Monday, October 05, 2009

Fall harvest

We have two pear trees in our yard, and every September-October they give us tons of pears. In the past I’ve made pear butter, spicy pear chutney, canned pears, pear pies (I freeze them) and pear pie filling. (Lots of work!!!) I’ve also given away bags full to friends and the local food bank.

Last year I got tired of all that canning and switched to freezer vanilla pear jam. Which takes a fraction of the time and effort and tastes delicious! This stuff is so tasty, I made two batches this year. Also pies. But that’s it! The rest we’re eating and sharing with friends.

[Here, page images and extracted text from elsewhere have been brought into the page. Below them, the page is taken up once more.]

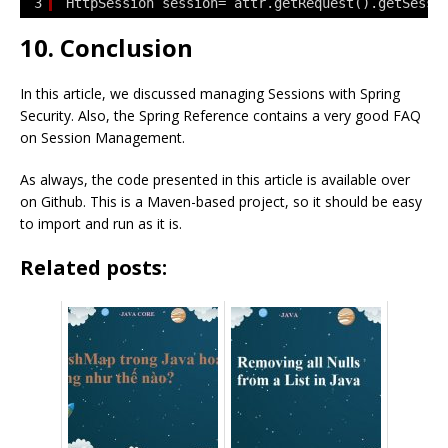
3
HttpSession session= attr.getRequest().getSessi
10. Conclusion
In this article, we discussed managing Sessions with Spring
Security. Also, the Spring Reference contains a very good FAQ
on Session Management.
As always, the code presented in this article is available over
on Github. This is a Maven-based project, so it should be easy
to import and run as it is.
Related posts:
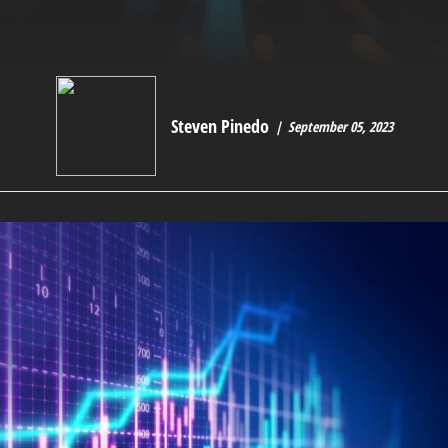
Steven Pinedo
September 05, 2023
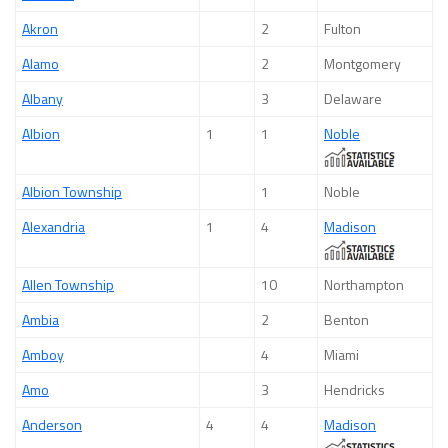
Akron
2
Fulton
Alamo
2
Montgomery
Albany
3
Delaware
Albion
1
1
Noble
Albion Township
1
Noble
Alexandria
1
4
Madison
Allen Township
10
Northampton
Ambia
2
Benton
Amboy
4
Miami
Amo
3
Hendricks
Anderson
4
4
Madison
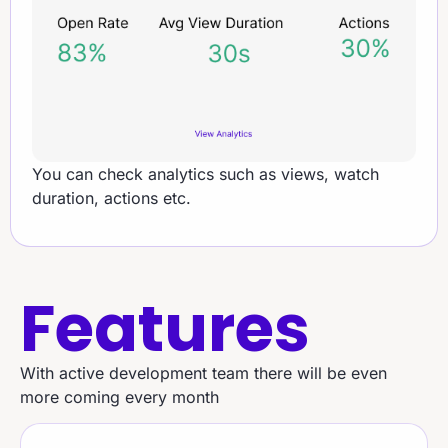
You can check analytics such as views, watch
duration, actions etc.
Features
With active development team there will be even
more coming every month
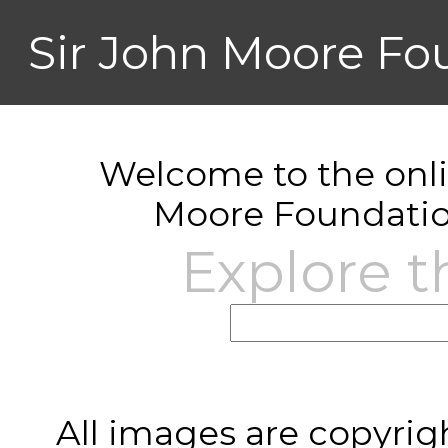
Sir John Moore Fo
Welcome to the onlin
Moore Foundatio
Explore t
All images are copyrig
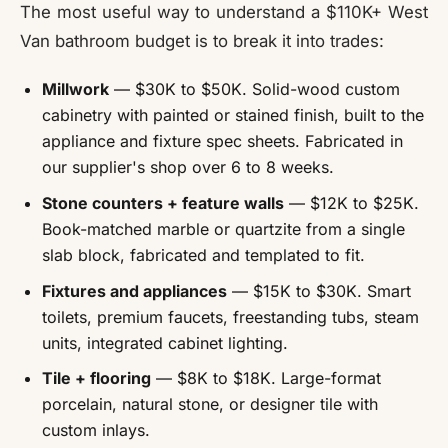
The most useful way to understand a $110K+ West
Van bathroom budget is to break it into trades:
Millwork
— $30K to $50K. Solid-wood custom
cabinetry with painted or stained finish, built to the
appliance and fixture spec sheets. Fabricated in
our supplier's shop over 6 to 8 weeks.
Stone counters + feature walls
— $12K to $25K.
Book-matched marble or quartzite from a single
slab block, fabricated and templated to fit.
Fixtures and appliances
— $15K to $30K. Smart
toilets, premium faucets, freestanding tubs, steam
units, integrated cabinet lighting.
Tile + flooring
— $8K to $18K. Large-format
porcelain, natural stone, or designer tile with
custom inlays.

Oh, and I took a bag to Treehouse, the foster care agency where I so volunteer tutoring one afternoon a week. The kids loved them!

(If anyone wants the recipe for pear pie, which is to die for, email ann@annroth.net and I’ll send it to you.)

I’m curious–Do you grow fall crops in your yard? If so, what do you grow and what do you do with more produce than you can handle?


Until next time, and happy harvests,
Ann
www.annroth.net

4 comments:

Lynn said...

Our garden was great this year. So I went back to canning tomatoes. And we had way too many cherry tomatoes to eat so I made paste out of them. Now I need to figure out what to do with the bags of jahlolpena peppers wer have.

Anonymous said...

I slice the extra tomatoes and dry them in this inexpensive food dehydrator. I then put them in a jar and add salt, italian seasoning (or similar spices - I leave out garlic bc I'm allergic) and a few red pepper flakes and cover them up with extra virgin olive oil. Put on the lid, refrigerate, and after a few days you have "sundried tomatoes" to use in pasta recipies all winter.
It will last refrigerated for months.

I also make homemade butter pickles with extra cucumbers and use the same pickling recipe on banana peppers and green tomatoes. Better Homes and Gardens had a great pickling recipe recently (in the last month or two).

Fresh herbs, like basil, don't have to be dried. I wash, remove stems, pat dry and put in a ziploc then pop in the freezer. It's like having fresh basil in sauces all winter. All other herbs, like mint, I dry in my dehydrator and use in tea or salads all winter.

Linda Henderson said...

I live in an apartment now so I don't get to have a garden. I used to really enjoy growing my herbs, especially mints and basils. I love fresh garden veggies and fresh fruit.

Ann Roth said...

Lynn- What a good idea for the little tomatoes! Sadly, many of ours went to waste because I didn't think to do what you did. As for the peppers, how about jalapeno jam? I'm sure there are many great recipes on the 'net.

Anonymous- I like your dried tomato recipe, too. Sounds delicious! Wish I could come over and try those pickles. Thanks for the tips on basil leaves, too. I had no idea you could freeze them!

Linda- There are pea-patches, you know. At least here in Seattle. People rent a little patch of land in a communal area and grow to their hearts' content.